Start of Supplied data

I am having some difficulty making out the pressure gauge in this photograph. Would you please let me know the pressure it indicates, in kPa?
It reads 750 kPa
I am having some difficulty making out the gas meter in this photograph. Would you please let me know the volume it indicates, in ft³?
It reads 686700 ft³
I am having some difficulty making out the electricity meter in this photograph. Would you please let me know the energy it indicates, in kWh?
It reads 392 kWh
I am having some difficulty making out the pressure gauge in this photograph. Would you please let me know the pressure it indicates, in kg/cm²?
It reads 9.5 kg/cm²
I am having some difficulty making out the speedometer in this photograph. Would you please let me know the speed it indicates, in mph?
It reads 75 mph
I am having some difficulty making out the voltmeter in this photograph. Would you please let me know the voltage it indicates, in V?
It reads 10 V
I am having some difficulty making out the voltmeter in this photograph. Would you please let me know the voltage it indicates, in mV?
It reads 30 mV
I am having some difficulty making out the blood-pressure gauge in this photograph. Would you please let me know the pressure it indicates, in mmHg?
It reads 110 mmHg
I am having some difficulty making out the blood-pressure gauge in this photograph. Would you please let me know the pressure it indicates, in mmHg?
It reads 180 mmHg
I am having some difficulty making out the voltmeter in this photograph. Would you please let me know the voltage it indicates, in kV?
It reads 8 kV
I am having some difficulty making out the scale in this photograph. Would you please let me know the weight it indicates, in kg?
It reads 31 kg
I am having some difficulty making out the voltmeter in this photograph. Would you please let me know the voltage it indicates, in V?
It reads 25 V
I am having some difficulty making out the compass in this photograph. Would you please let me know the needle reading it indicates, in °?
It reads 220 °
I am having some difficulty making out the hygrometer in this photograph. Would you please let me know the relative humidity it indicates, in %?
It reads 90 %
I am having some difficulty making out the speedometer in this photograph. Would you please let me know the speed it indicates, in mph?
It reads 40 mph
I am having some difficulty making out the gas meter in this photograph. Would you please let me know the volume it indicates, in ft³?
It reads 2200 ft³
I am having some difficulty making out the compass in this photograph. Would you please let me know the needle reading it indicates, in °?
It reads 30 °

End of Supplied data

Swap "difficulty" for "trouble" in everything from the start of the material down to the line containing "It reads 10 V". Return only those lines, with nothing else changed.

◆ Answer to the exercise:
I am having some trouble making out the pressure gauge in this photograph. Would you please let me know the pressure it indicates, in kPa?
It reads 750 kPa
I am having some trouble making out the gas meter in this photograph. Would you please let me know the volume it indicates, in ft³?
It reads 686700 ft³
I am having some trouble making out the electricity meter in this photograph. Would you please let me know the energy it indicates, in kWh?
It reads 392 kWh
I am having some trouble making out the pressure gauge in this photograph. Would you please let me know the pressure it indicates, in kg/cm²?
It reads 9.5 kg/cm²
I am having some trouble making out the speedometer in this photograph. Would you please let me know the speed it indicates, in mph?
It reads 75 mph
I am having some trouble making out the voltmeter in this photograph. Would you please let me know the voltage it indicates, in V?
It reads 10 V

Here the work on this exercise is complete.